[Date Prev][Date Next][Thread Prev][Thread Next][Date Index][Thread Index]

Re: Definition




Hallo Bianca, hallo Leute,

leider kenne ich auch keine genauere Definition als alle, die
hier bereits zum Thema geschrieben haben. Was Ihr beiden - Wulf und
Diter - geschrieben habt, erinnerte mich an eigene Erlebnisse und
einige Schulfunksendungen:

Vor einer Reihe von Jahren gab es zum Thema "wie lernt der Mensch" 
eine Schulfunksendereihe u.a. im NDR. Das Manuskript ist von einem 
Gehirnforscher Frederick Vester gewesen. In den Sendungen wurde ausfuehrlich
darueber berichtet, dass das Gehirn bereits nach den ersten Lebenswochen
aufhoert zu wachsen. In dieser Zeit bildet sich das Gehirngrundmuster
anhand der eigenen Sinneswahrnehmungen (hoeren, sehen, fuehlen, 
schmecken etc.) aus. Damit werden fuer die Art, wie wir spaeter einmal
lernen, nur schwer oder garnicht mehr veraenderbare Fakten geschaffen.
Genau aus diesem Grund gibt es z.B. Lerntypen, die eher durch Zuhoeren und
andere, die durch sehen lernen. Auch ich bezweifle deshalb, dass
es moeglich ist, Netzhautimplantate bei Geburtsblinden sinnvoll einzusetzen.
Aber die Forschung steht hier wohl noch ganz am Anfang.

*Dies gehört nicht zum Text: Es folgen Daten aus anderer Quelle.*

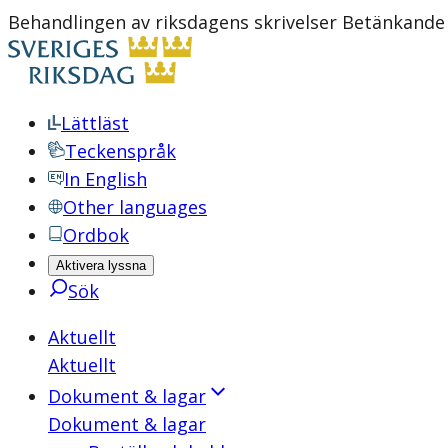
Behandlingen av riksdagens skrivelser Betänkande
Lättläst
Teckenspråk
In English
Other languages
Ordbok
Aktivera lyssna
Sök
Aktuellt
Aktuellt
Dokument & lagar
Dokument & lagar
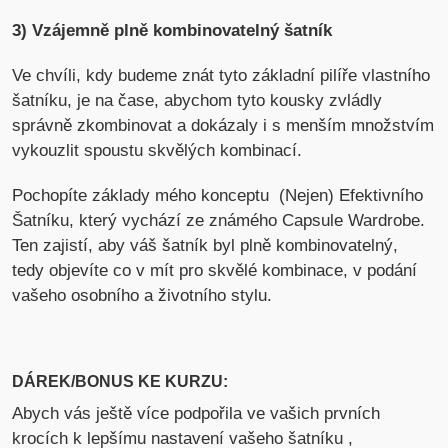
3) Vzájemně plně kombinovatelný šatník
Ve chvíli, kdy budeme znát tyto základní pilíře vlastního
šatníku, je na čase, abychom tyto kousky zvládly
správně zkombinovat a dokázaly i s menším množstvím
vykouzlit spoustu skvělých kombinací.
Pochopíte základy mého konceptu (Nejen) Efektivního
Šatníku, který vychází ze známého Capsule Wardrobe.
Ten zajistí, aby váš šatník byl plně kombinovatelný,
tedy objevíte co v mít pro skvělé kombinace, v podání
vašeho osobního a životního stylu.
DÁREK/BONUS KE KURZU:
Abych vás ještě více podpořila ve vašich prvních
krocích k lepšímu nastavení vašeho šatníku ,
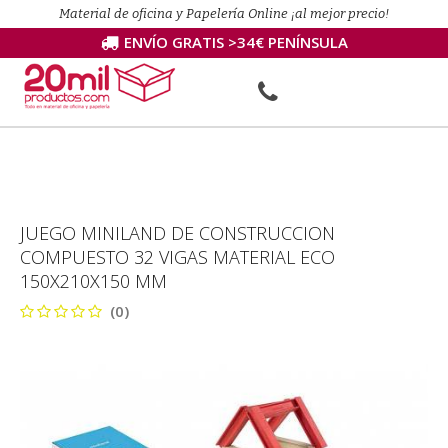
Material de oficina y Papelería Online ¡al mejor precio!
ENVÍO GRATIS >34€ PENÍNSULA
JUEGO MINILAND DE CONSTRUCCION
COMPUESTO 32 VIGAS MATERIAL ECO
150X210X150 MM
(0)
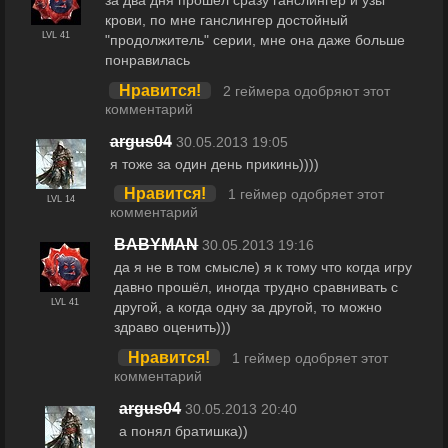
крови, по мне ганслингер достойный
LVL 41
"продолжитель" серии, мне она даже больше
понравилась
Нравится!
2 геймера одобряют этот
комментарий
argus04
30.05.2013 19:05
я тоже за один день прикинь))))
Нравится!
1 геймер одобряет этот
LVL 14
комментарий
BABYMAN
30.05.2013 19:16
да я не в том смысле) я к тому что когда игру
давно прошёл, иногда трудно сравнивать с
LVL 41
другой, а когда одну за другой, то можно
здраво оценить)))
Нравится!
1 геймер одобряет этот
комментарий
argus04
30.05.2013 20:40
а понял братишка))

Nun noch etwas weniger theoretisches:

Ich selbst erblindete, als ich 9 Jahre alt war, kann mich also noch recht
gut an Gesehenes erinnern; inzwischen bin ich 29 Jahre. Auch jetzt
noch kommt es offenbar vor, dass mein Sehzentrum arbeitet, ohne dass ich etwas
davon direkt mitbekomme. Wenn ich traeume, sehe ich z.B. ab und an noch,
was um mich her geschieht. Es kommt sogar vor, dass ich etwa Vorlesungssaele
an der Uni Hamburg, wo ich seit 1990 studiere, im Traum sehe, obwohl ich 
sie auf keinen Fall im realen Leben gesehen haben kann. Wahrscheinlich
entspricht das Traumbild, das ich vor meinen Augen sehe, nicht der
Wirklichkeit, und die Hoersaele sehen ganz anders aus. Aber merkwuerdig
ist es doch!

Als ich in der Schule Kunstunterricht hatte, hatten wir einen Lehrer,
der ganz ungeniert mit uns (blinden und Sehbehinderten) ueber Farben
sprach. Alles fing damit an, dass wir sagen sollten, was uns zu einer 
bestimmten Farbe einfiel. Auffallend war, dass uns allen etwas einfiel -
unabhaengig davon -, ob wir frueher gesehen hatten oder nicht, und ob
wir sehbehindert oder blind waren. Auch ob wir spaet- oder geburtsblind
waren, spielte keine Rolle. Das zeigt, dass unsere eigene Sprache 
Bruecken bauen kann, und dass es bei der Wahrnehmung von Farben nicht nur
auf die optische Warnehmung farbiger Lichtwellen ankommt. Was wir
mit eigenen Wahrnehmungen verbinden, kann manchmal entscheidender sein als 
die Wahrnehmung selbst.

So, ich hoffe, das war nicht zu verwirrend.